* _ABOUT THIS EXERCISE_
Determine how many lines below contain the word "down", then state only that figure.
(Beginning of EXERCISE DATA)
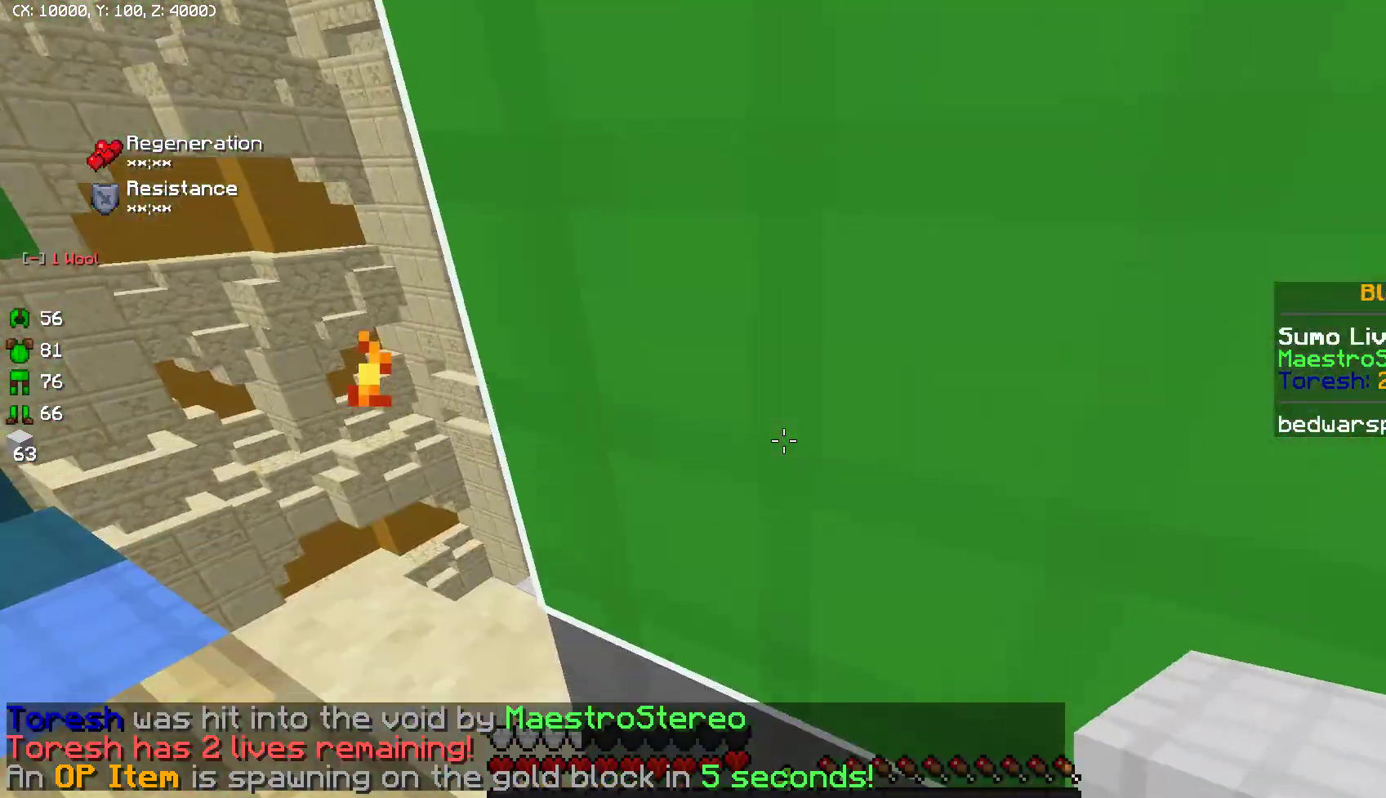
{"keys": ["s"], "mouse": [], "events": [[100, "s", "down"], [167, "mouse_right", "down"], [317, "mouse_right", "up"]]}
(End of EXERCISE DATA)
(Beginning of EXERCISE DATA)
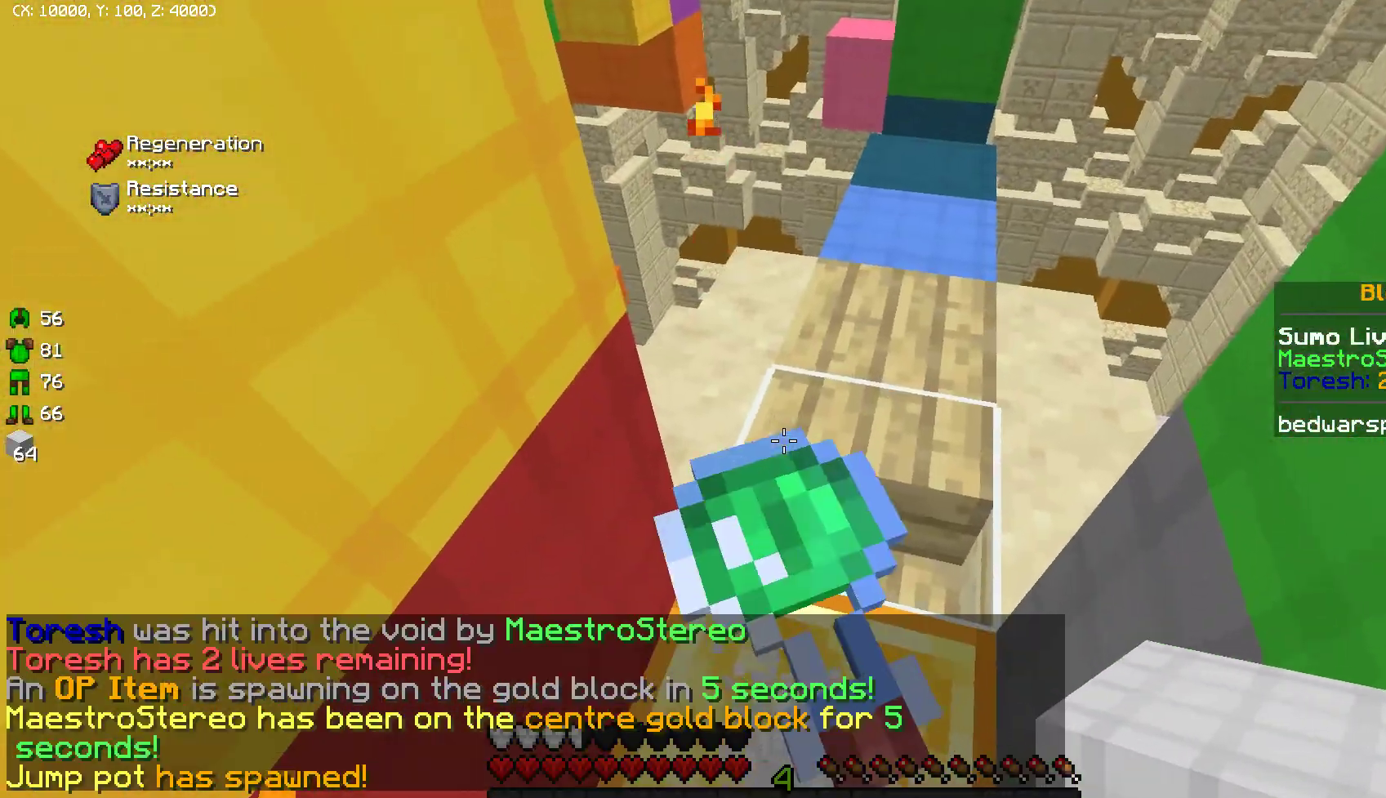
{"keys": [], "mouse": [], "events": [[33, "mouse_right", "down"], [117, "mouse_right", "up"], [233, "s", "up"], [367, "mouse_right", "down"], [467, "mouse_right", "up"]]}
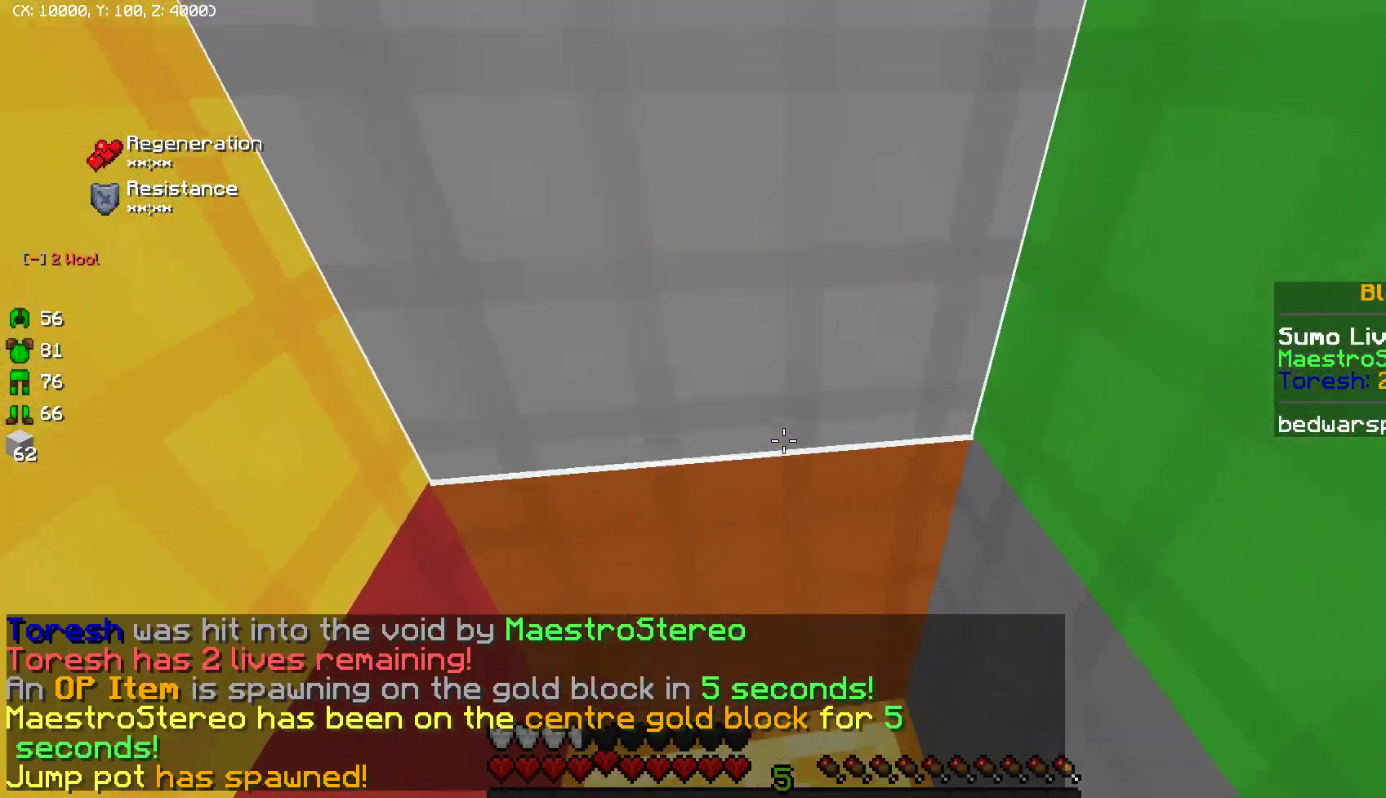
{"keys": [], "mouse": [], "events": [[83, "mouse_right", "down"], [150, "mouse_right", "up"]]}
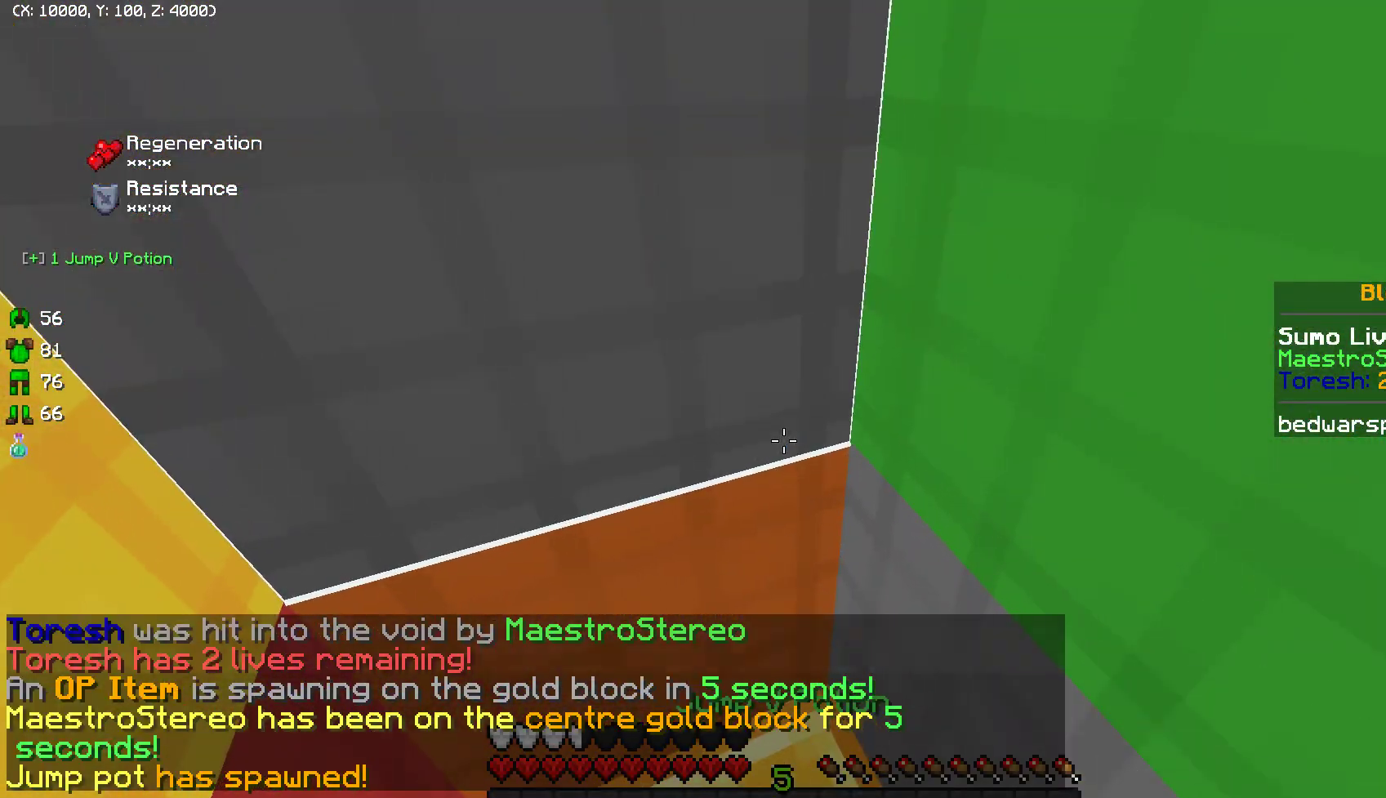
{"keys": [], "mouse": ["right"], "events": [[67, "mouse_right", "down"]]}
(End of EXERCISE DATA)
(Beginning of EXERCISE DATA)
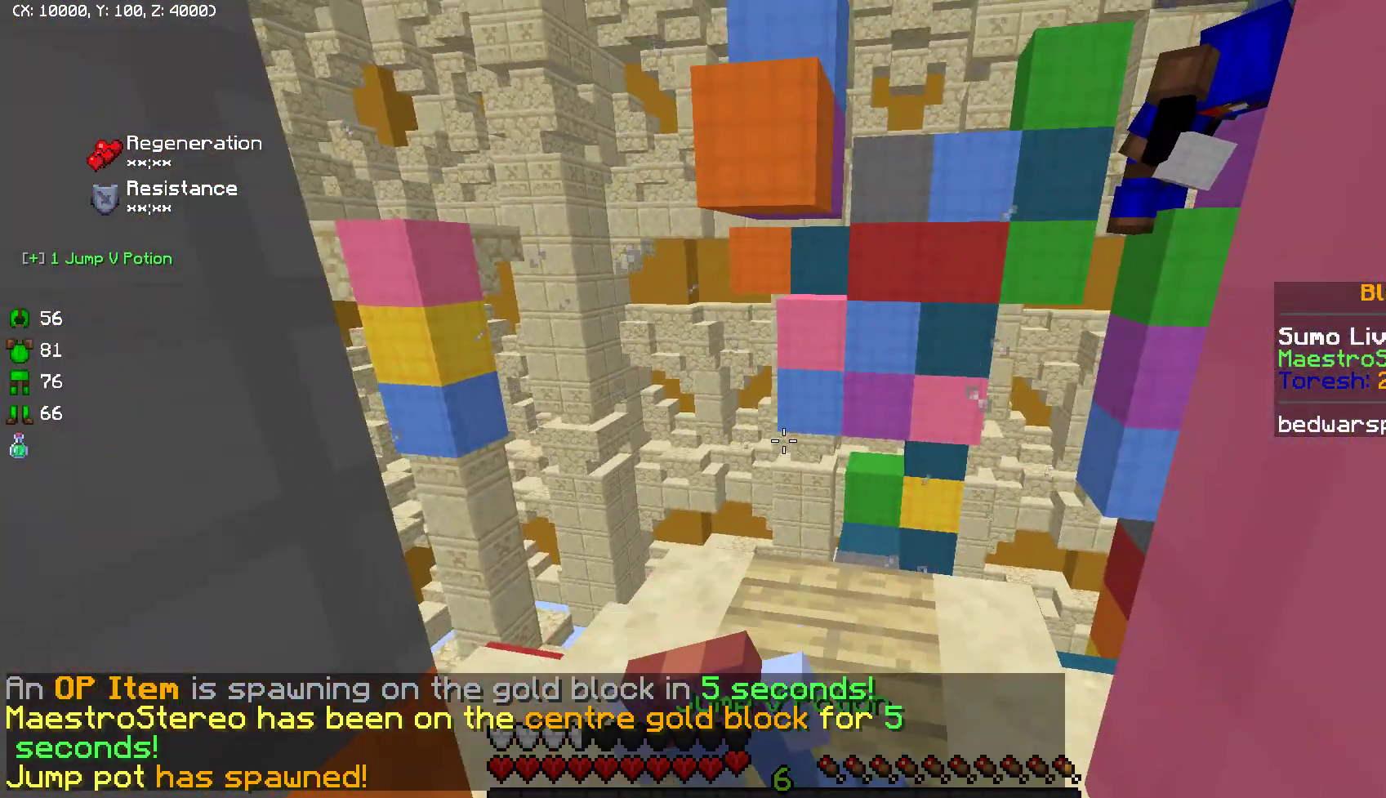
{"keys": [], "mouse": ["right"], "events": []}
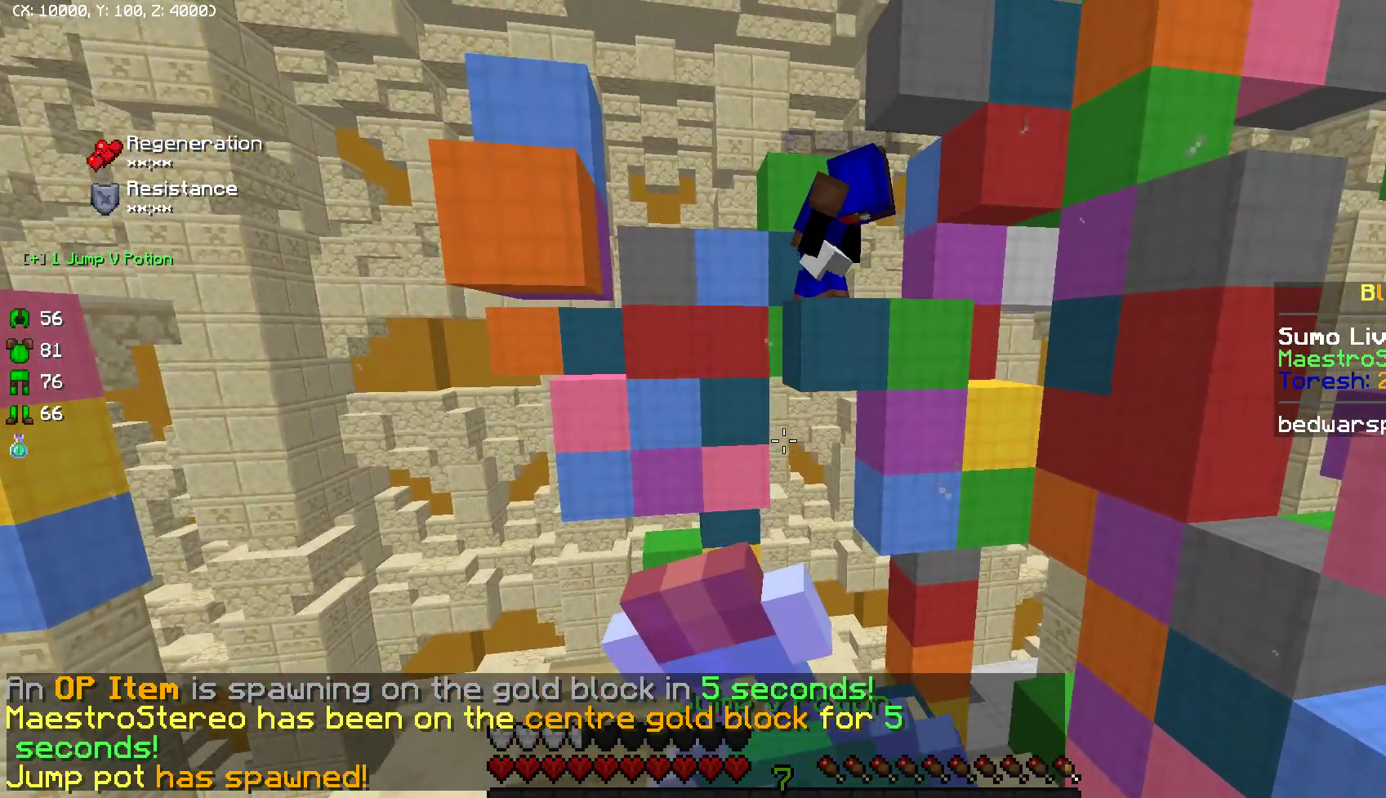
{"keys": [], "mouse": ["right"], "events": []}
(End of EXERCISE DATA)
* _RESULT OF THIS EXERCISE_
4